You can download the Glove embeddings from here and specify the local path in this box.
You can download the fasttext embeddings from here and specify the local path in this box.
You can also train your own custom embeddings. Please refer to this code sample for creating custom embeddings that can be passed on to this option.
If this field is left empty, embeddings will be trained from scratch.
tensorflow_nlp_pretrained_s3_access_key_id
¶
S3 access key ID to use when tensorflow_nlp_pretrained_embeddings_file_path
is set to an S3 location
Specify an S3 access key ID to use when tensorflow_nlp_pretrained_embeddings_file_path
is set to an S3 location. For more information, see the entry on the tensorflow_nlp_pretrained_embeddings_file_path expert setting.
tensorflow_nlp_pretrained_s3_secret_access_key
¶
S3 secret access key to use when tensorflow_nlp_pretrained_embeddings_file_path
is set to an S3 location
Specify an S3 secret access key to use when tensorflow_nlp_pretrained_embeddings_file_path
is set to an S3 location. For more information, see the entry on the tensorflow_nlp_pretrained_embeddings_file_path expert setting.
tensorflow_nlp_pretrained_embeddings_trainable
¶
For TensorFlow NLP, Allow Training of Unfrozen Pretrained Embeddings
Specify whether to allow training of all weights of the neural network graph, including the pretrained embedding layer weights. If this is disabled, the embedding layer will be frozen. All other weights, however, will still be fine-tuned. This is disabled by default.
text_fraction_for_text_dominated_problem
¶
Fraction of Text Columns Out of All Features to be Considered a Text-Dominanted Problem
Specify the fraction of text columns out of all features to be considered as a text-dominated problem. This value defaults to 0.3.
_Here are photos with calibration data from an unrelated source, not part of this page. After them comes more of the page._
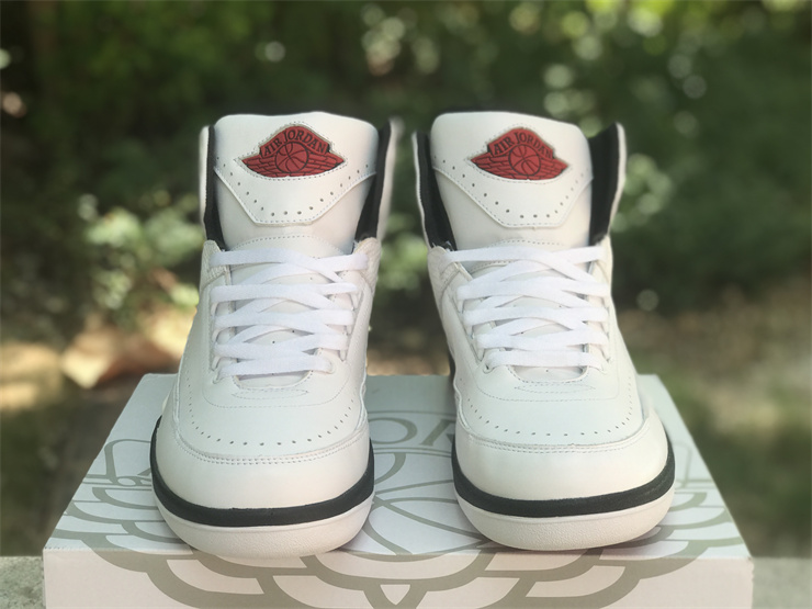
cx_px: 406
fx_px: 1337
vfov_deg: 25.7
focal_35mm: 57
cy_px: 304
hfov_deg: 33.8
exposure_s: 1/138
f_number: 2.8
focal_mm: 6.6
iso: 20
Specify when a string column will be treated as text (for an NLP problem) or just as a standard categorical variable. Higher values will favor string columns as categoricals, while lower values will favor string columns as text. This value defaults to 0.3.
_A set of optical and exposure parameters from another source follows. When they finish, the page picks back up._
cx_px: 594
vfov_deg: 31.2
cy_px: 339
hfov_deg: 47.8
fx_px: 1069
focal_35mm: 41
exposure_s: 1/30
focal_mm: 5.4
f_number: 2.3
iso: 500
text_transformer_fraction_for_text_dominated_problem
¶
Fraction of Text per All Transformers to Trigger That Text Dominated
Specify the fraction of text columns out of all features to be considered a text-dominated problem. This value defaults to 0.3.
string_col_as_text_threshold
¶
Threshold for String Columns to be Treated as Text
Specify the threshold value (from 0 to 1) for string columns to be treated as text (0.0 - text; 1.0 - string). This value defaults to 0.3.
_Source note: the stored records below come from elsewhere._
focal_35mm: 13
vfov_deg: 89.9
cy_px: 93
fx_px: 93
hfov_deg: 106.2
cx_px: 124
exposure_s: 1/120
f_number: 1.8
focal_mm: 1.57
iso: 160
text_transformers_max_vocabulary_size
¶
Max Size of the Vocabulary for Text Transformers
Max number of tokens created during fitting of Tfidf/Count based text transformers. If multiple values are provided, will use the first one for initial models, and use remaining values during parameter tuning and feature evolution. The default value is [1000, 5000]. Values smaller than 10000 are recommended for speed.